Statewide, Pennsylvanians are actually divided somewhat evenly on Obama’s healthcare legislation, with about 46% in favor and 48% opposed. But this apparent divided opinion dissolves dramatically when one examines the data along party lines.

Rarely, if ever, is there greater polarization along party lines than exists on this issue. In Pennsylvania eight in ten Republicans oppose the Affordable Care Act, but only about two in ten Democrats do.

The sharp party polarization in Pennsylvania is roughly mirrored in national statistics. The Pew Research Center estimates that nationally 88% of Republicans disapprove of the law, while only 37% of Democrats disapprove.

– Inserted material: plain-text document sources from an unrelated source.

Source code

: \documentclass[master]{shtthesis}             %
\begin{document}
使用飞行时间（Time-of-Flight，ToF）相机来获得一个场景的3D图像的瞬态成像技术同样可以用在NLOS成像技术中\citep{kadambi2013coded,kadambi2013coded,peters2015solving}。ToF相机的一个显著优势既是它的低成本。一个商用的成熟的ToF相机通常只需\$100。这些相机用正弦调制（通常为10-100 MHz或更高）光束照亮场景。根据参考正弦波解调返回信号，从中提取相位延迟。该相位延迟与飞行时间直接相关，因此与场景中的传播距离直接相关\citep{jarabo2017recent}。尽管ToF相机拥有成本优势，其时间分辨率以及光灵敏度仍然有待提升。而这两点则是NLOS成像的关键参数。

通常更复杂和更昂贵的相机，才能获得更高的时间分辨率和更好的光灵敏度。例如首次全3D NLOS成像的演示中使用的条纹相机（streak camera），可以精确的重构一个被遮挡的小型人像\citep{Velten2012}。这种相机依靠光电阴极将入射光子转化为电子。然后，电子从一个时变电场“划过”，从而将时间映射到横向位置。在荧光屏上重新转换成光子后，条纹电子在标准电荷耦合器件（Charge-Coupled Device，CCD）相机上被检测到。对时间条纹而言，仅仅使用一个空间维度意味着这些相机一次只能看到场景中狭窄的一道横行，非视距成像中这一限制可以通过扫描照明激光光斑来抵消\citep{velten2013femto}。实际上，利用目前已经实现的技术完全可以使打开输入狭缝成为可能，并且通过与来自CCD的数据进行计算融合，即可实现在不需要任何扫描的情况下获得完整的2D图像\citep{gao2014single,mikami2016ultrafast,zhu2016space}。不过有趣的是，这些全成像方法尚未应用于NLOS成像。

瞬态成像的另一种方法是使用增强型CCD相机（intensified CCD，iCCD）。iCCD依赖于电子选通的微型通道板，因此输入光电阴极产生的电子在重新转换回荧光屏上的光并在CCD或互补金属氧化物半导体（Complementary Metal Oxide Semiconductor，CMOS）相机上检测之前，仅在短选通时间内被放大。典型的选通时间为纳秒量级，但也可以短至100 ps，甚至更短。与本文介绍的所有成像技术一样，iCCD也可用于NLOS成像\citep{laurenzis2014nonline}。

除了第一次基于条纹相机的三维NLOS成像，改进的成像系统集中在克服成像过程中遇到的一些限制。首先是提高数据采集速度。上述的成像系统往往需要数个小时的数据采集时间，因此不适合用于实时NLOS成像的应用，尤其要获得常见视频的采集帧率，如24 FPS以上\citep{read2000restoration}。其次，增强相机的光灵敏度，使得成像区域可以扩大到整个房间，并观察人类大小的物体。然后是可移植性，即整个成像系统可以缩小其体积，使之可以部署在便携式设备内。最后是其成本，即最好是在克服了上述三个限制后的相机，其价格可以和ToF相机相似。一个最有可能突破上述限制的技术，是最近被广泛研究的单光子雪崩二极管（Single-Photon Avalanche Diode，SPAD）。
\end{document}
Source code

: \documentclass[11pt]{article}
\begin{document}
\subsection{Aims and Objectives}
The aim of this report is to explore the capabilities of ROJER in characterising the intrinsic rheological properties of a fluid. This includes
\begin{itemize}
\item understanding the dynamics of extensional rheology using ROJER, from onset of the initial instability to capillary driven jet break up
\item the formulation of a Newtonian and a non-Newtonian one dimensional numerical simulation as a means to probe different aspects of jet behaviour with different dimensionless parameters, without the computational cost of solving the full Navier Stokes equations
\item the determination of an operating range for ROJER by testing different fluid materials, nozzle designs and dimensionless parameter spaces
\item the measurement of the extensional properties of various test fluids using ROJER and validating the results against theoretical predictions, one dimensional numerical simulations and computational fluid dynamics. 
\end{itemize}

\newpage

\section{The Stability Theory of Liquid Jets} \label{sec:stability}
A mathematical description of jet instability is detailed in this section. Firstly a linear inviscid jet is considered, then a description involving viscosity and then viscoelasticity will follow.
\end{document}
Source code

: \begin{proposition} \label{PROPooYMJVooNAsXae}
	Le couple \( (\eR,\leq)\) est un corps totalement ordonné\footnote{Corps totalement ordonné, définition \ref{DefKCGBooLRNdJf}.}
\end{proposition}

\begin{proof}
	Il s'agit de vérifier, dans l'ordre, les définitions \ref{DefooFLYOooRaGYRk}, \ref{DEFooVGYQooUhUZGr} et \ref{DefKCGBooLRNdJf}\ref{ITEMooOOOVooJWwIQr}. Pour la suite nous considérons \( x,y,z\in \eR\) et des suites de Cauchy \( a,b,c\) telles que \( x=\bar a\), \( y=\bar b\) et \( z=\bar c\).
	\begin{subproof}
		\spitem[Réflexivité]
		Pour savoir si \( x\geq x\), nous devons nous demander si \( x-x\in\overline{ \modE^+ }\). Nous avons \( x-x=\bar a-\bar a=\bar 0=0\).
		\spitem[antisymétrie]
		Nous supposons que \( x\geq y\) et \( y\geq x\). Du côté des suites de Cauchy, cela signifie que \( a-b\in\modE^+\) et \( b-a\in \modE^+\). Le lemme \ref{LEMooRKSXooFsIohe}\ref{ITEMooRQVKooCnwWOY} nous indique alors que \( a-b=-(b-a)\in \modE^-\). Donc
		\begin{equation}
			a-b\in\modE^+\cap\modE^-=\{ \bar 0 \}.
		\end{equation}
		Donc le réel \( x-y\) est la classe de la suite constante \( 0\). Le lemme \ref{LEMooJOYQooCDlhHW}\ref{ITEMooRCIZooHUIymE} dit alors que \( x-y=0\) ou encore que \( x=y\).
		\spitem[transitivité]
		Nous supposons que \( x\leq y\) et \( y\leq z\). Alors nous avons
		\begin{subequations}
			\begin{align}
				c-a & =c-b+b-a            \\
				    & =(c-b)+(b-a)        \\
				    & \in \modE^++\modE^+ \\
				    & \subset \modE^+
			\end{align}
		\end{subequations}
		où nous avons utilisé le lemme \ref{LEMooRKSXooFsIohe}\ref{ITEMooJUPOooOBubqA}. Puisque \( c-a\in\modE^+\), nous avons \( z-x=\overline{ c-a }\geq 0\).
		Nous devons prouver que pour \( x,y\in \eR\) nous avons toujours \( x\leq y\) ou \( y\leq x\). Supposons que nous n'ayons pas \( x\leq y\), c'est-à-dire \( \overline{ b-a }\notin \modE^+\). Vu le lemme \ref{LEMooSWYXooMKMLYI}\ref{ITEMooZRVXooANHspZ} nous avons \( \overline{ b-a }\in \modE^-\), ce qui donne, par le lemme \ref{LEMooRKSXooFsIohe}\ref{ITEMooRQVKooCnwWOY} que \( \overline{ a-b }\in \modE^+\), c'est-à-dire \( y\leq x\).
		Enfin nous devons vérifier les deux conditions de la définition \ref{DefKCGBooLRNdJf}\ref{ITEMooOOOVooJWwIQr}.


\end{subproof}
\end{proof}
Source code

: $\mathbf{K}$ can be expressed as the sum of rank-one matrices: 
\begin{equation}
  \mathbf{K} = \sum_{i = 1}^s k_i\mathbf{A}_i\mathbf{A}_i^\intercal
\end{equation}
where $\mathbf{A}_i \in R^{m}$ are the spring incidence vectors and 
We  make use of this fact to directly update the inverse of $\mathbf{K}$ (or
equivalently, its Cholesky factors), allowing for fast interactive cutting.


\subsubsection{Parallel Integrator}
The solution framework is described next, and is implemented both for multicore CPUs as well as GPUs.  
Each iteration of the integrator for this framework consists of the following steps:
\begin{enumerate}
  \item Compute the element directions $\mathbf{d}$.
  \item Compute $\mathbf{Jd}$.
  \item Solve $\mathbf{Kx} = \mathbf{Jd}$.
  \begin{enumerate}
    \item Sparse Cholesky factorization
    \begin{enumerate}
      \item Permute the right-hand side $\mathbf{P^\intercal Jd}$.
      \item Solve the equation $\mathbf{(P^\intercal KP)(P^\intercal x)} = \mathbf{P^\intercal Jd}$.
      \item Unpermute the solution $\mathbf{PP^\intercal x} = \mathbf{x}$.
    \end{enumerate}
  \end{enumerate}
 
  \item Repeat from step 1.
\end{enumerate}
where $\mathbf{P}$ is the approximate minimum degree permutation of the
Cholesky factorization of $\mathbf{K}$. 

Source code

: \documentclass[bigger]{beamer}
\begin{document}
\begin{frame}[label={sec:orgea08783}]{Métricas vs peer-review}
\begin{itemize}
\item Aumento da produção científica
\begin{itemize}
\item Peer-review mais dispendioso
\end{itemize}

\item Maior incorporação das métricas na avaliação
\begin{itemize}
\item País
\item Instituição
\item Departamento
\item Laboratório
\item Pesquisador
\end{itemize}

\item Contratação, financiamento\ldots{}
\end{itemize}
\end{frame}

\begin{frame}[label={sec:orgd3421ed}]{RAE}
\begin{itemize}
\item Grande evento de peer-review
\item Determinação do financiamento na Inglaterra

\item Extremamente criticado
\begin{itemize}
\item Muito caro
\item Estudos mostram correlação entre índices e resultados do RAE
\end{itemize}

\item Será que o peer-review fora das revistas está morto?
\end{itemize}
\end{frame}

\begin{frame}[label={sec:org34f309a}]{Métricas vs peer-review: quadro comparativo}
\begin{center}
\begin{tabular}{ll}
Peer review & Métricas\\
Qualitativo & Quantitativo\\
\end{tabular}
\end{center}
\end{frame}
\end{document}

Opposition to Obama care has been the GOP’s hot button issue in 2012. Consequently, if the Supreme Court scuttles it, the issue that has animated Republican voters more than any other will be mooted. Taking it off the table inevitably effects Republican turnout and support for Romney. How much is impossible to say. But by winning in the Supreme Court, some of the air goes out of the GOP electoral balloon.

Similarly it is impossible to know how much losing in the Supreme Court will motivate Democratic voters . The now relatively quiescent Democratic base, however, might respond vigorously. Certainly Democratic strategists will have new found opportunity to castigate Republicans over issues that have been moribund since Obama care was passed, including uninsured voters and lifetime spending limits.

What this means for Pennsylvania is that a race now seen as more and more winnable for Republicans may instead shift decisively toward Obama and the Democrats. What it means nationally is that a tight race gets tighter still.

Winning on health care reform could cost Republicans the presidency, while losing could give Democrats another term in the White House. If it turns out this way, it won’t be the first time in American history that winning a legal battle lost a political war.